Saturday, 13 March 2010

What is the definition of optional?

A report from the US internet security company Cryptohippie puts the UK at number six in the list of the world's most repressive regimes in terms of the electronic surveillance of its citizens, see here. The following are two further examples of how the authorities are keeping an eye on us all.

Firstly, Birmingham Airport has introduced new face recognition gates (optional for the time being) which can be used by adults with a biometric passport from the UK or EU. To enter the gate the passenger places their passport on a reader which reads the passport data and checks them against national and international watch lists, the passenger's face is then matched against the digital image stored on the passport. This will feed into the eBorders and ‘Advanced Passenger Information’ (API) systems that already spread tens of millions of travellers’ personal details around the world.

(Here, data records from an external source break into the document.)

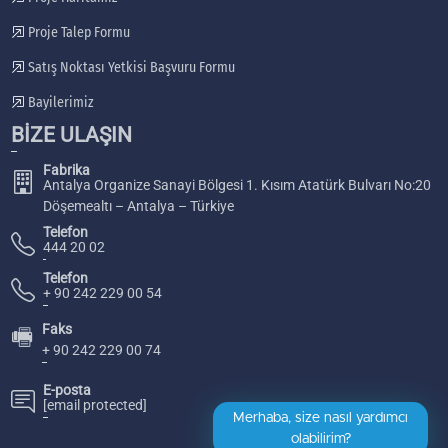
Proje Talep Formu
Satış Noktası Yetkisi Başvuru Formu
Bayilerimiz
BİZE ULAŞIN
Fabrika
Antalya Organize Sanayi Bölgesi 1. Kısım Atatürk Bulvarı No:20
Döşemealtı – Antalya – Türkiye
Telefon
444 20 02
Telefon
+ 90 242 229 00 54
Faks
🖷
+ 90 242 229 00 74
E-posta
[email protected]
Merhaba, size nasıl yardımcı
olabilirim?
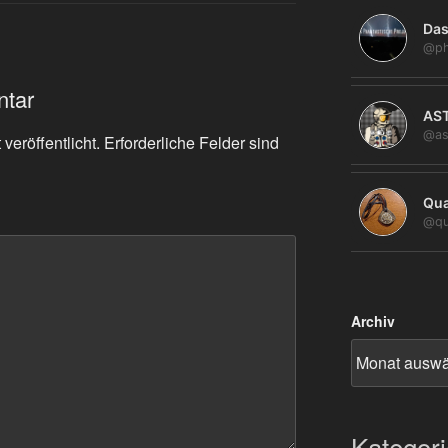
Das
@ph
ntar
AS
@as
veröffentlicht.
Erforderliche Felder sind
Qua
@qu
Archiv
Kategor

Secondly we have Clubscan, an ID card scanning system produced by IDScan Biometrics Limited. It takes scanned images of clubbers' ID documents and stores their personal details, for the purpose of age verification, identifying barred members and identifying individuals to the authorities in the case of criminal incidents.

UK licensing authorities are increasingly requiring nightclubs to scan and retain clubbers' ID details.

The aptly named Soviet Union bar in Consett, County Durham is proposing such a No ID No Entry scheme, see here. This is the bright idea of a local police inspector.

He says: "Consett is not particularly rough, but this is all about creating a safer environment for people who want to go out on the town." Naturally the local population haven't been consulted.

The manufacturer claims that "Clubscan is voluntary: You are not obliged to permit a venue to scan your identification through clubscan. Though it is unclear how this might interact with a club's right to refuse entry.